REQUIREMENT A:
Reproduce the passage on the New Critics verbatim, between "Brooks, editors of" and "Eliot, I. A.", inclusive.
REQUIREMENT B:
Continue the passage on the New Criticism movement from the point where it stops.

PASSAGE PROVIDED:
The early phase of the New Critical campaign was led by Southern poets and university teachers: J. C.
Ransom and A.
Tate, along with R. P.
Warren and C.
Brooks, editors of the
Southern Review (1935–42). The name applied to this movement comes from the title of Ransom's book
The New Criticism (1941), which surveys the critical work of T. S.
Eliot, I. A.
Richards, and W.
Empson in Britain, from which the New Critics clearly derived their inspiration. While Ransom and Tate formulated the theoretical principles, Brooks and Warren, notably in their textbook
Understanding Poetry (1938), applied them to the teaching of literature in universities. Other contributions came from R. P.
Blackmur (
The Double Agent, 1935) and Y.
Winters (
Primitivism and Decadence, 1937).

DATA SECTION:
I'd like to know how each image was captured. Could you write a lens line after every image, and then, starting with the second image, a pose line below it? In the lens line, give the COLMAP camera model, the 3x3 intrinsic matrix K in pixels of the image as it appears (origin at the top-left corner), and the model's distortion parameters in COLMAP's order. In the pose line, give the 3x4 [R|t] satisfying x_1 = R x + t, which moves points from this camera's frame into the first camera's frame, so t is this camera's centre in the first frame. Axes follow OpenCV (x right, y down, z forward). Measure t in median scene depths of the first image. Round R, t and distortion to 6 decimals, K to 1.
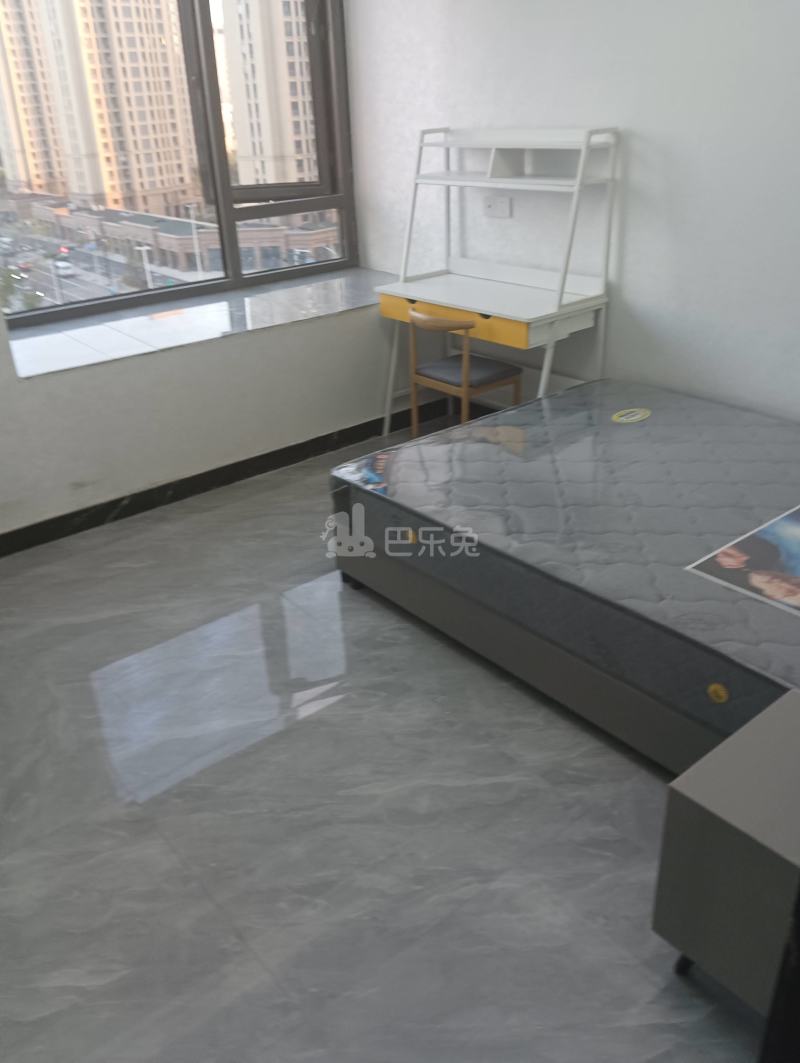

ANSWER SPACE A:
Brooks, editors of the
Southern Review (1935–42). The name applied to this movement comes from the title of Ransom's book
The New Criticism (1941), which surveys the critical work of T. S.
Eliot, I. A.

ANSWER SPACE B:
From 1939, when Ransom founded the
Kenyon Review and Brooks published his
Modern Poetry and the Tradition, the New Criticism made important headway in the universities; notably at Yale, where a second wave of New Critical theory was represented by René Wellek and Austin Warren's
Theory of Literature (1949), and by W. K. Wimsatt's
The Verbal Icon (1954), containing essays written with M. C. Beardsley (see
intentional fallacy). The most celebrated work of ‘applied’ New Criticism was Brooks's
The Well Wrought Urn (1947).
By the late 1950s New Criticism had become an academic orthodoxy which younger critics found to be not only inapplicable to most genres other than lyric poetry but narrow in its exclusion of social and historical dimensions of literature.